ALEXANDER ZVEREV: You guys keep saying that Novak is out. I think the defending champion is out, as well. I think that's something massive, as well. I think Stan at Grand Slams has shown us over the last few years that he's dangerous and he's won three Grand Slams in the last three years.

So you can't forget about him. I think he's a big part of, you know, the big 5, that's how I call them, you know, because Andy and Stan have both won three slams. Of course, Andy has won much more outside of Grand Slams. But Stan is a big threat to everyone, as well.

But, yeah, obviously the seedings move a little bit. Normally I would have been No. 6 seeded if both those guys play. I'm No. 4 seed, so that helps a little bit.

At the end of the day, I think at Grand Slams it's going to be a lot of tough matches before you get to see those guys. Every opponent will try to play his best tennis because that's the tournaments we play for.

As I said, there is going to be a lot of other tough opponents, and we will see who will come, who will have a breakthrough at the US Open.

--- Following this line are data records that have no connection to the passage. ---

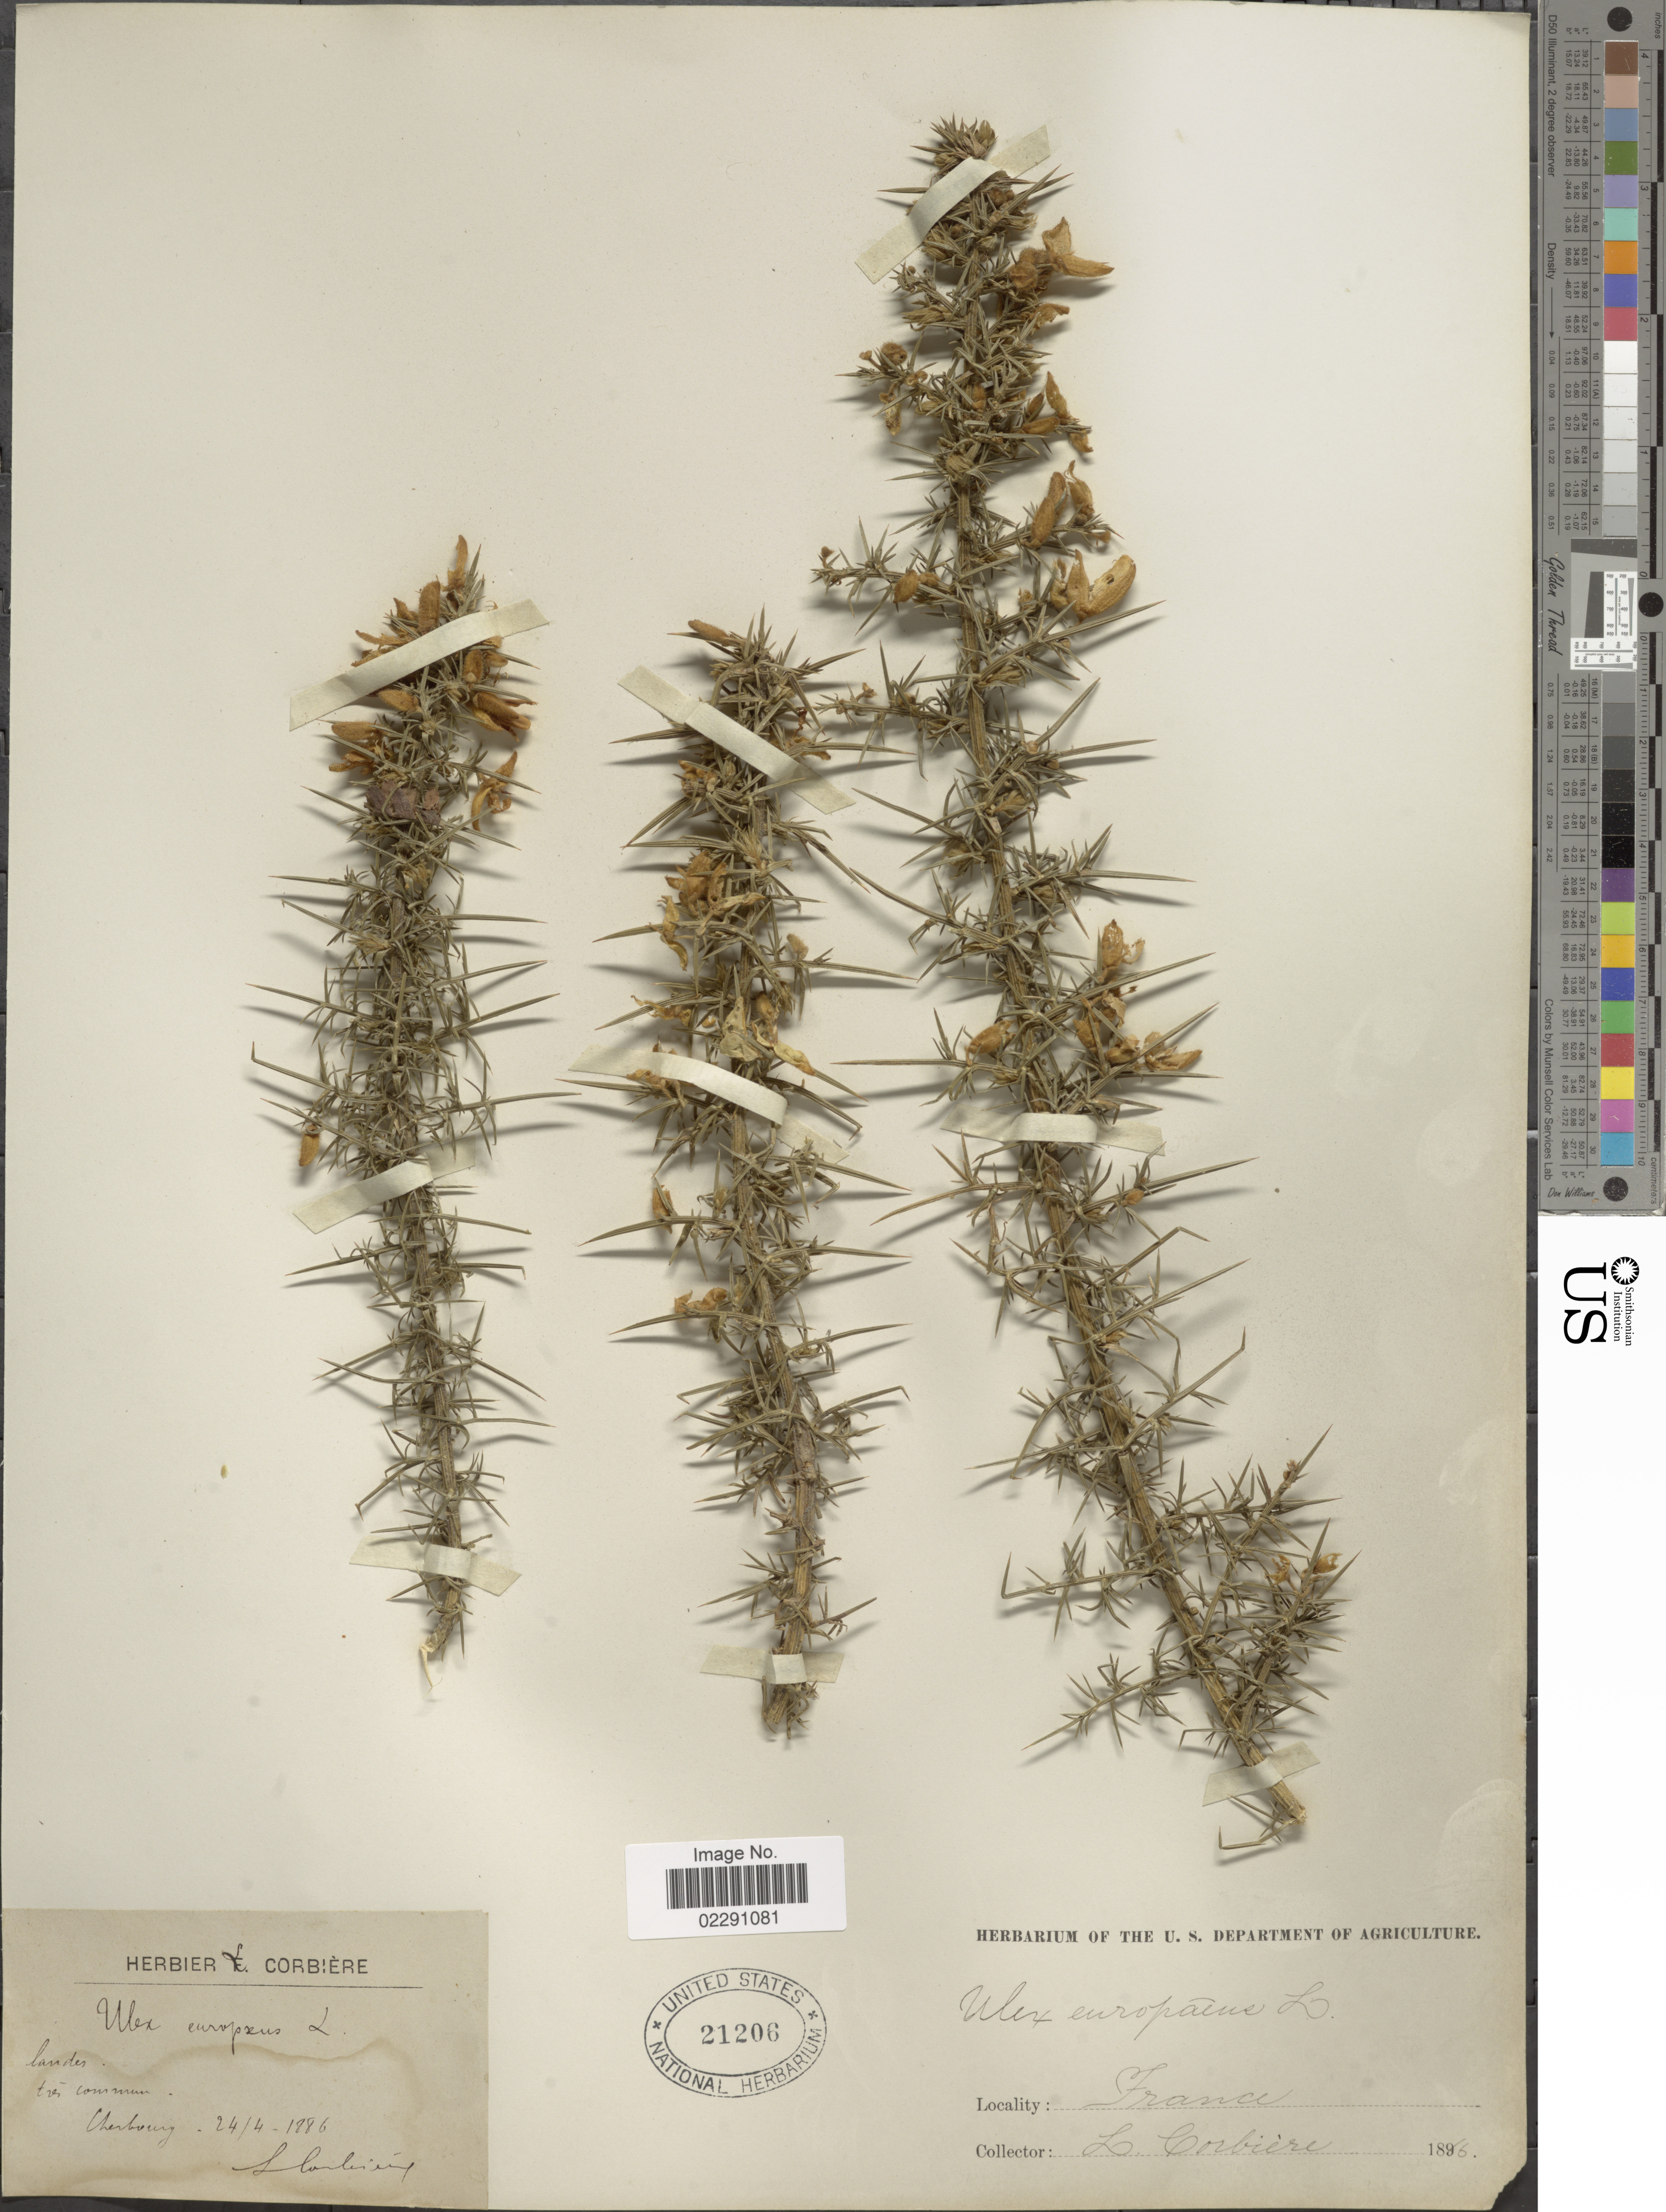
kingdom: Plantae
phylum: Tracheophyta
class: Magnoliopsida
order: Fabales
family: Fabaceae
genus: Ulex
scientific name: Ulex europaeus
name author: L.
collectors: L. Corbière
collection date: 1886-04-24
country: France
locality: Cherbourg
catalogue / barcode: US 21206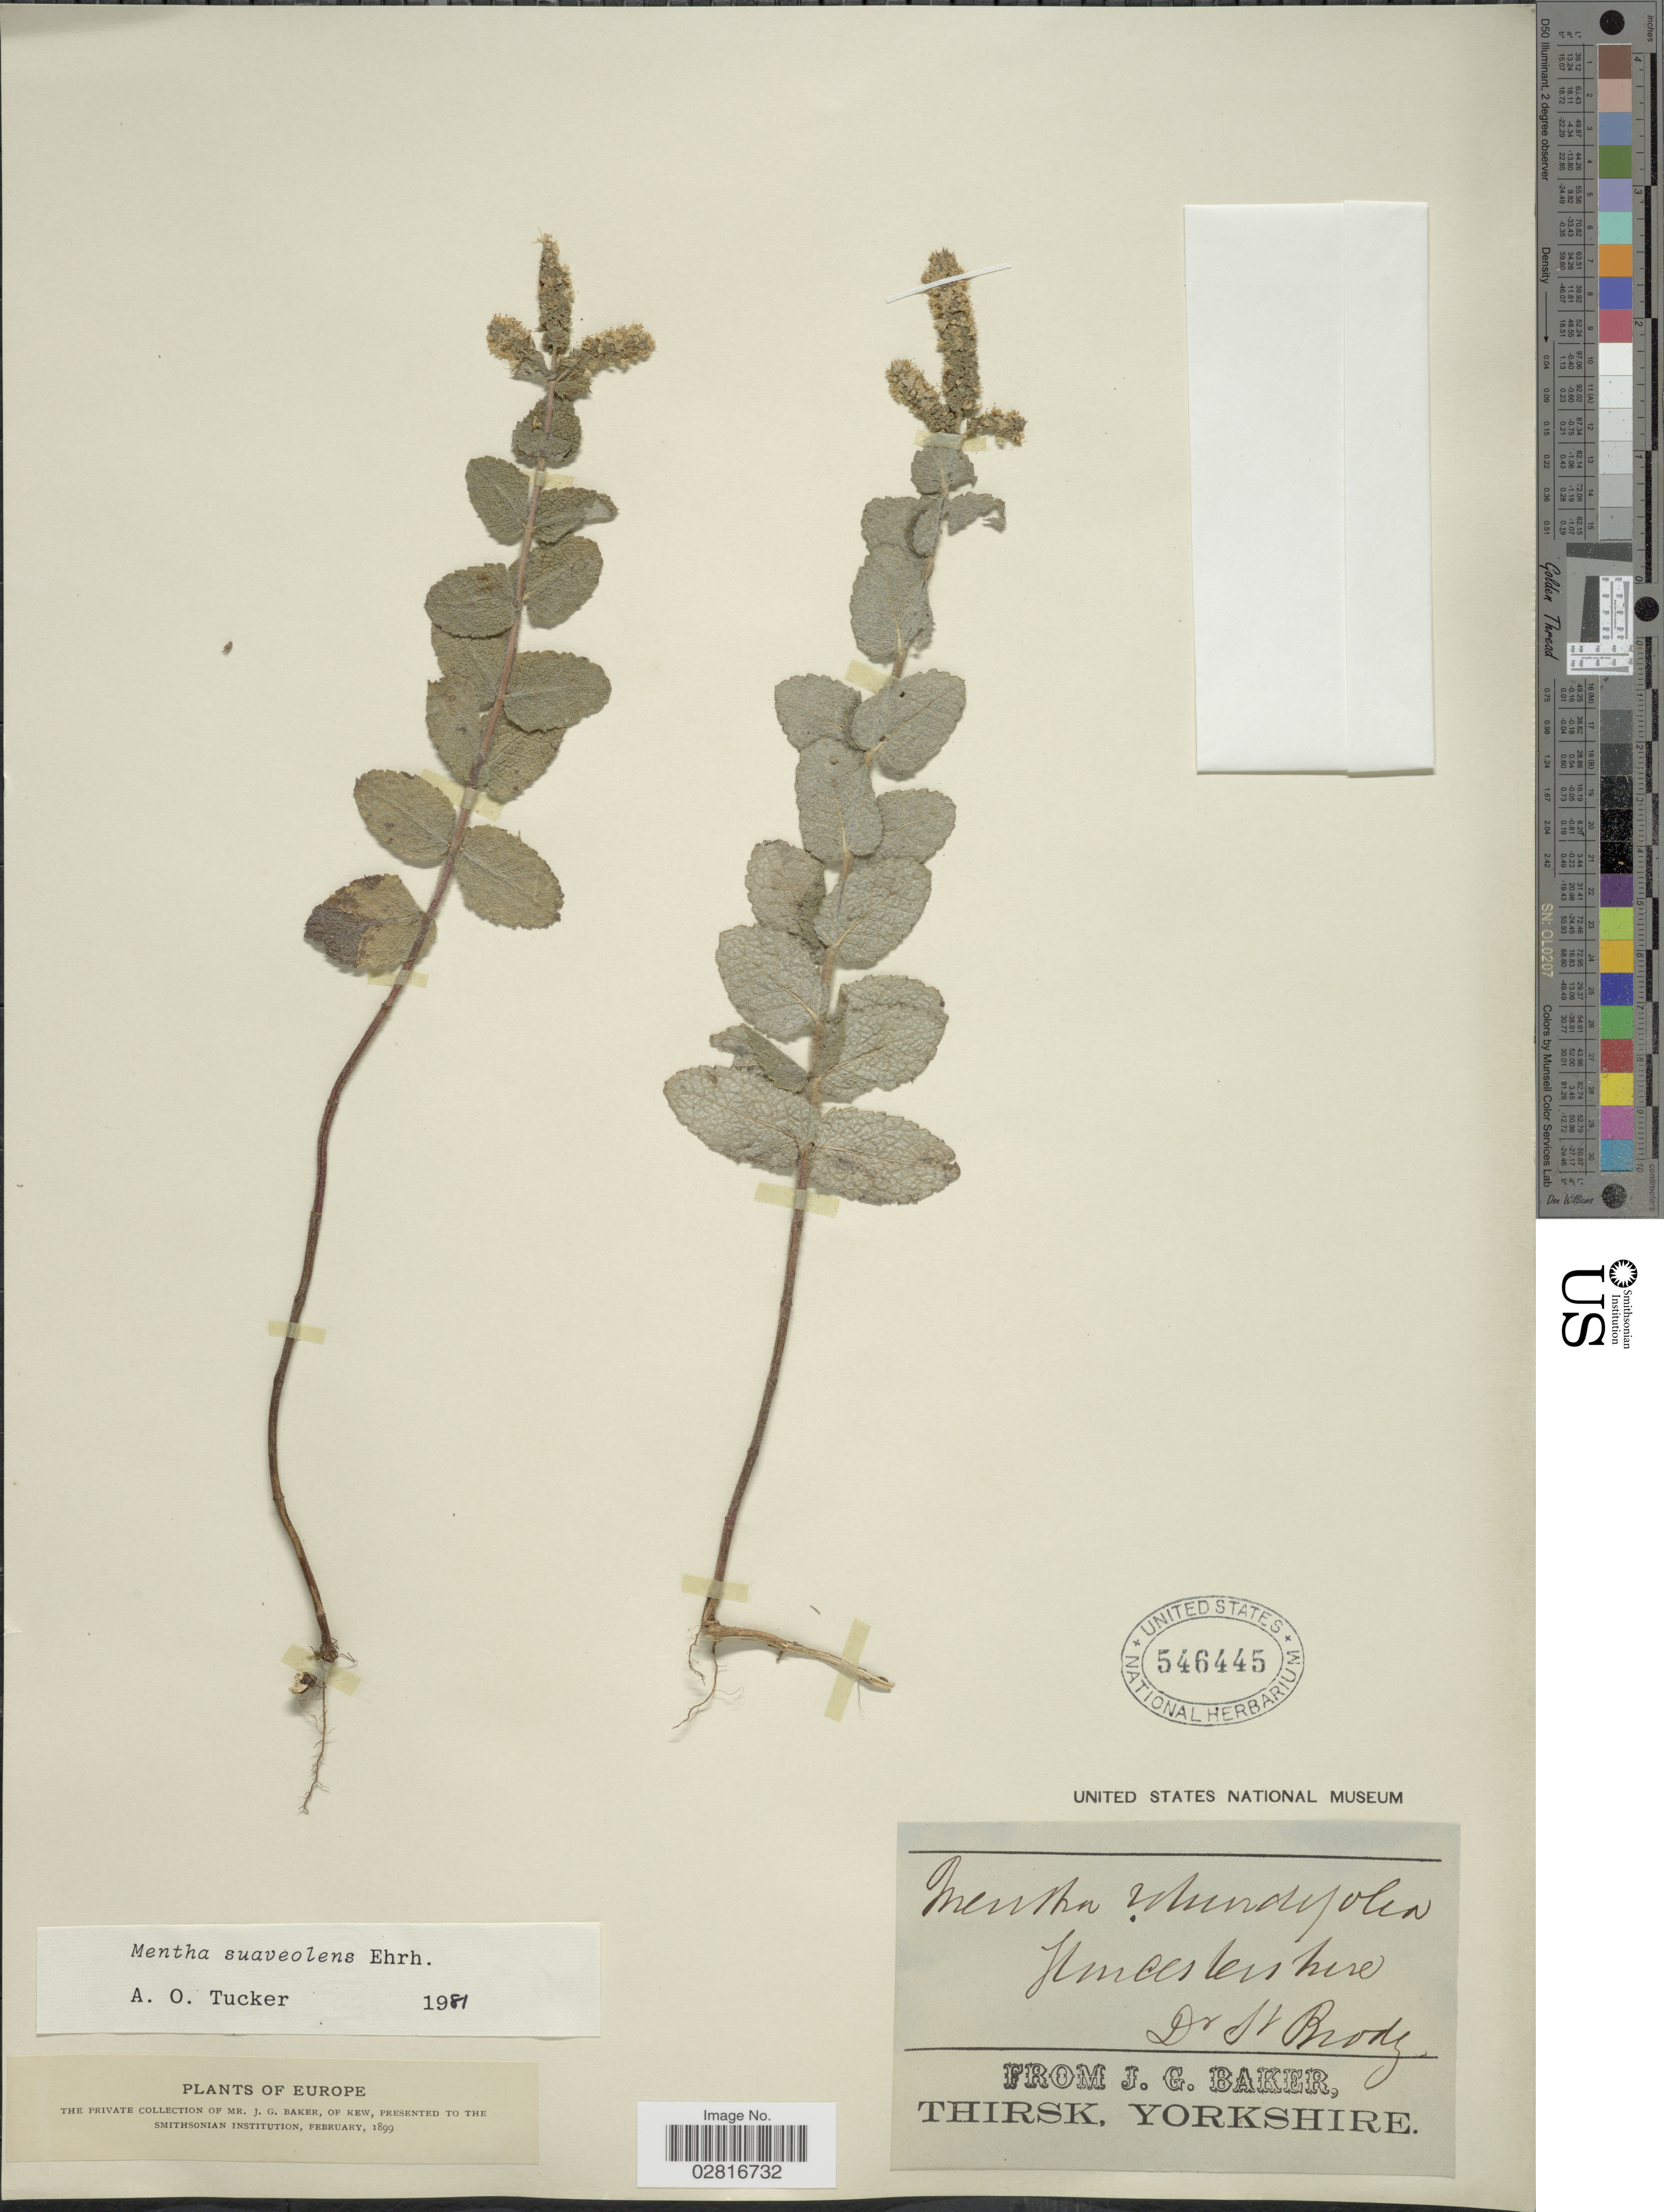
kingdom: Plantae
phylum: Tracheophyta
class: Magnoliopsida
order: Lamiales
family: Lamiaceae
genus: Mentha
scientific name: Mentha suaveolens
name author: Ehrh.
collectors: S. Brody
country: United Kingdom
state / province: England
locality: Europe. Gloucestershire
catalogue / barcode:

Q. Does having your brother on tour help you? How has that affected you over the years?
ALEXANDER ZVEREV: Have you watched any of my interviews before? Just a question. Have you? How many times have I gotten this question asked, in about the last three months?

Q. A lot?
ALEXANDER ZVEREV: Yes. But I'm going to say it again. It's great to have him on tour. He's been a big help for me. I hope I was a big help for him. You know, I'm in the comeback stage that he had. He's No. 25 in the world or whatever he is. It's great for him. He's having such a great, great year. Hopefully we can continue to play great tennis together.

You know, who knows? Who knows what the future holds for both of us?

Q. Andy has talked about seeing you on tour over the years when you were six, seven years old. Couple of brothers coming from a little Scottish town, one who got to world No. 1 in singles and other one is No. 1 in the doubles team. Talk about that if you could.
ALEXANDER ZVEREV: I think the Murray brothers have done amazing in tennis. It's obviously nice to see that we are not the only brothers who can do great stuff.

You know, they have one-year difference in the age between them. We have 10. That's a little bit of a different thing.

But, you know, I have known Andy or Andy knew me since I'm four, five years old, and it's always great, you know, to know that I have known them and know who I was before I even started playing on tour. I was always pretty welcomed by those guys, by Novak, by Andy, by other guys similar age, plus my brother played juniors with them.

I think it's quite amazing what nice guys they are, and obviously how welcoming they are to everyone else on tour, as well.